Un moment historique de concorde nationale
Malgré la violence de la répression des manifestations par le régime de l’ayatollah Ali Khamenei, ce vent de révoltes ne cesse de gagner en intensité, et pourrait bien être le début d’un grand changement, comme l’a d’ailleurs souligné la spécialiste Annabelle Sreberny, interviewée par l’Express. Depuis Paris, les étudiants de Sciences Po ont cet espoir, et cette tragédie pourrait amener le peuple iranien à s’unir vers une marche de liberté et de justice.
« Si je suis tout à fait honnête avec vous, en tant qu’Iranien kurde [N.D.L.R : comme Masha Amini], je me sens vu et entendu par d’autres Iraniens pour la première fois de ma vie », nous témoigne Afshin. « Paradoxalement, sa mort a donné vie à un moment historique où tous les Iraniens se sont réunis en ayant compris que nos destins étaient liés d’est en ouest, du nord au sud et à travers toutes les couches de la société iranienne.»
Afshin, étudiant iranien.
Mais le code vestimentaire n’est pas le seul frein à l’émancipation de la jeunesse iranienne, loin s’en faut. N’oublions pas le rôle de la censure académique, vitale à la survie du régime, pour tuer toute opposition intellectuelle dans l’œuf. « Mais vous ne pouvez pas censurer un esprit et vous ne pouvez pas emprisonner des idées », affirme Afshin. « Les étudiants iraniens qui manifestent dans les rues sont clairement des libres penseurs avec des idées radicalement différentes et beaucoup plus complexes sur la gouvernance et la liberté que le régime. S’ils étaient autorisés à laisser le meilleur argument l’emporter grâce à la liberté d’expression et au débat public, le régime ressemblerait vraiment à ce qu’il est. Une relique du passé. »
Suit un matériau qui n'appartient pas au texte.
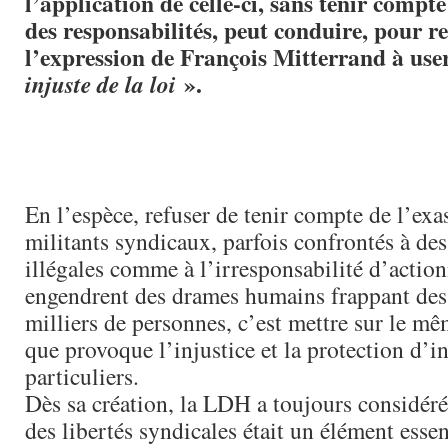
l’application de celle-ci, sans tenir compte
des responsabilités, peut conduire, pour r
l’expression de François Mitterrand à use
».
injuste de la loi
En l’espèce, refuser de tenir compte de l’exa
militants syndicaux, parfois confrontés à des
illégales comme à l’irresponsabilité d’action
engendrent des drames humains frappant des
milliers de personnes, c’est mettre sur le mê
que provoque l’injustice et la protection d’in
particuliers.
Dès sa création, la LDH a toujours considéré
des libertés syndicales était un élément essen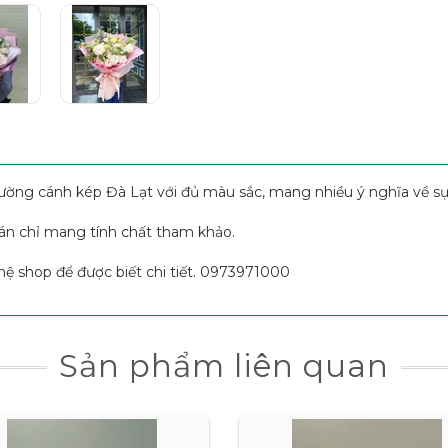
tường cánh kép Đà Lạt với đủ màu sắc, mang nhiều ý nghĩa về 
án chỉ mang tính chất tham khảo.
hệ shop để được biết chi tiết. 0973971000
Sản phẩm liên quan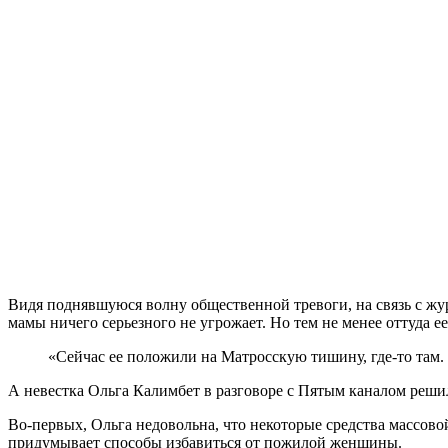
Видя поднявшуюся волну общественной тревоги, на связь с ж
мамы ничего серьезного не угрожает. Но тем не менее оттуда ее
«Сейчас ее положили на Матросскую тишину, где-то там. 
А невестка Ольга Калимбет в разговоре с Пятым каналом решила 
Во-первых, Ольга недовольна, что некоторые средства массово
придумывает способы избавиться от пожилой женщины.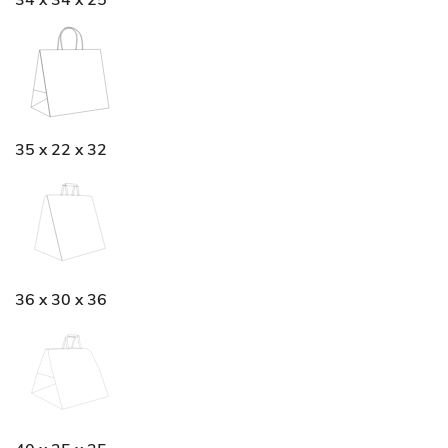
34 x 34 x 25
35 x 22 x 32
36 x 30 x 36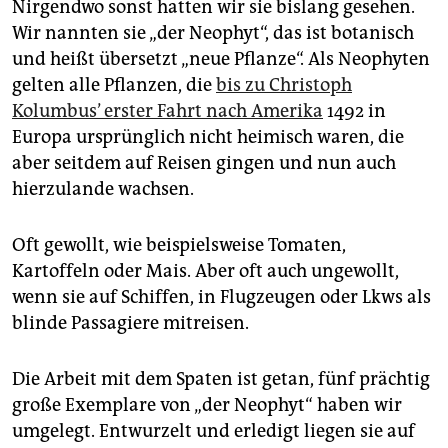
Nirgendwo sonst hatten wir sie bislang gesehen.
Wir nannten sie „der Neophyt“, das ist botanisch
und heißt übersetzt „neue Pflanze“. Als Neophyten
gelten alle Pflanzen, die
bis zu Christoph
Kolumbus’ erster Fahrt nach Amerika
1492 in
Europa ursprünglich nicht heimisch waren, die
aber seitdem auf Reisen gingen und nun auch
hierzulande wachsen.
Oft gewollt, wie beispielsweise Tomaten,
Kartoffeln oder Mais. Aber oft auch ungewollt,
wenn sie auf Schiffen, in Flugzeugen oder Lkws als
blinde Passagiere mitreisen.
Die Arbeit mit dem Spaten ist getan, fünf prächtig
große Exemplare von „der Neophyt“ haben wir
umgelegt. Entwurzelt und erledigt liegen sie auf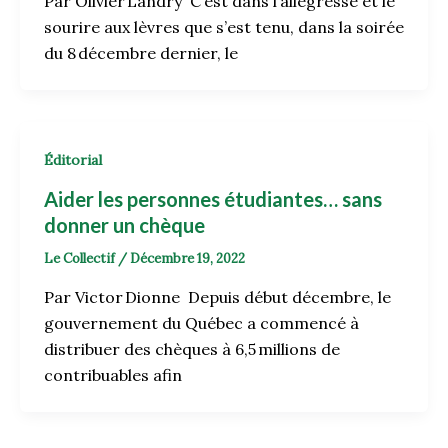
Par Olivier Landry C’est dans l’allégresse et le
sourire aux lèvres que s’est tenu, dans la soirée
du 8 décembre dernier, le
Éditorial
Aider les personnes étudiantes… sans
donner un chèque
Le Collectif
/
Décembre 19, 2022
Par Victor Dionne Depuis début décembre, le
gouvernement du Québec a commencé à
distribuer des chèques à 6,5 millions de
contribuables afin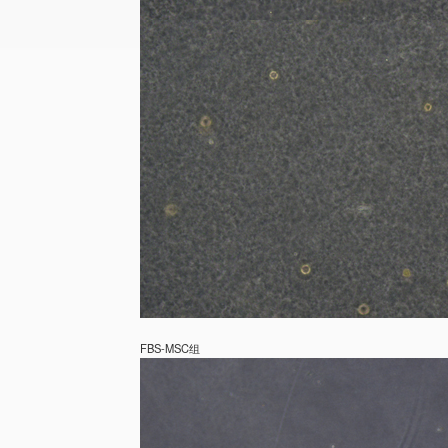
FBS-MSC组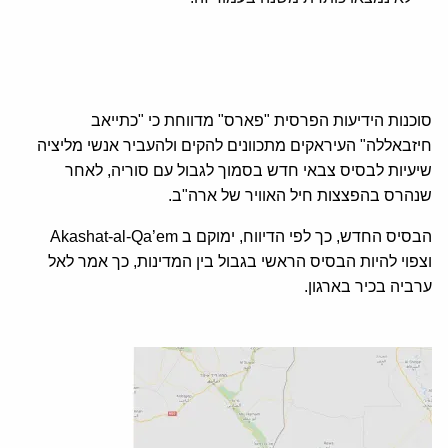
סוכנות הידיעות הפרסית "פארס" מדווחת כי "כתייאב
חיזבאללה" העיראקים מתכוונים להקים ולהעביר אנשי מליציה
שיעיות לבסיס צבאי חדש בסמוך לגבול עם סוריה, לאחר
שנהרס בהפצצות חיל האוויר של ארה"ב.
הבסיס החדש, כך לפי הדיווח, ימוקם ב Akashat-al-Qa’em
וצפוי להיות הבסיס הראשי בגבול בין המדינות, כך אמר לאל
ערביה בכיר בארגון.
L’Iran, une cause importante pour Sciences Po
Ce n’est pas la première fois que l’institut de la rue Saint-Guillaume se mobilise contre le régime iranien. L’école avait entamé des démarches, au côté des autorités françaises, pour libérer Fariba Adelkhah, directrice de recherche au CERI, arrêtée et emprisonnée en Iran en juin 2019 puis en janvier 2022. Plusieurs manifestations de soutien se sont tenues et la banderole à son effigie demeure toujours sur la façade du 27.
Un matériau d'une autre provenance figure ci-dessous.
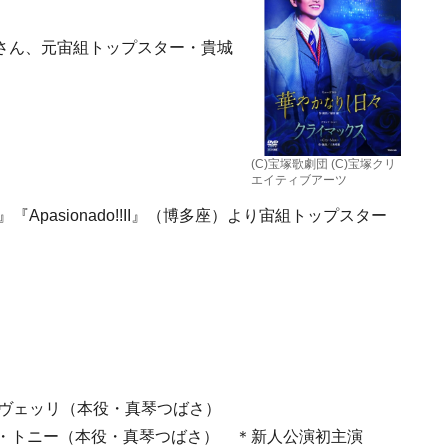
さん、元宙組トップスター・貴城
。
(C)宝塚歌劇団 (C)宝塚クリ
エイティブアーツ
Apasionado!!II』（博多座）より宙組トップスター
キァヴェッリ（本役・真琴つばさ）
幕）新公・トニー（本役・真琴つばさ） ＊新人公演初主演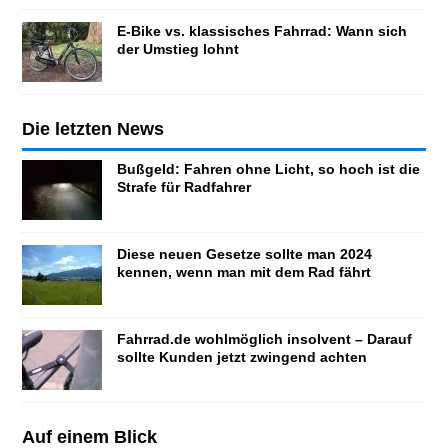
E-Bike vs. klassisches Fahrrad: Wann sich
der Umstieg lohnt
Die letzten News
Bußgeld: Fahren ohne Licht, so hoch ist die
Strafe für Radfahrer
Diese neuen Gesetze sollte man 2024
kennen, wenn man mit dem Rad fährt
Fahrrad.de wohlmöglich insolvent – Darauf
sollte Kunden jetzt zwingend achten
Auf einem Blick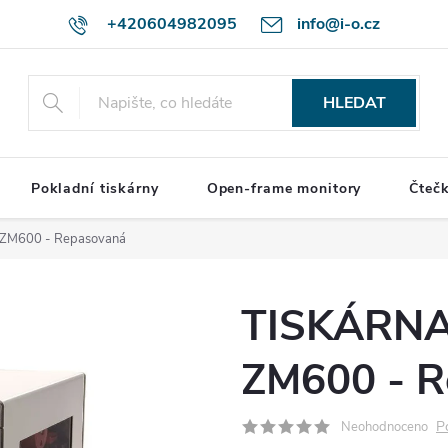
+420604982095
info@i-o.cz
HLEDAT
Pokladní tiskárny
Open-frame monitory
Čteč
 ZM600 - Repasovaná
TISKÁRNA
ZM600 - R
P
Neohodnoceno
« Je voudrais saluer Fariba et tous les défenseurs de la démocratie et des droits de l’homme en Iran, y compris Nasrin Sotoudeh. Le régime a enfermé les meilleurs et les plus brillants de la nation, mais leur lumière brille toujours à travers les murs de la prison et nous réchauffe tous – même ici à Paris », conclut Afshin.
Afshin, étudiant iranien.
Malgré la distance, ce rassemblement aura permis aux étudiants de Sciences Po d’adresser un message de solidarité au peuple iranien et à ses étudiants, qui, au péril de leur vie, luttent pour un avenir meilleur.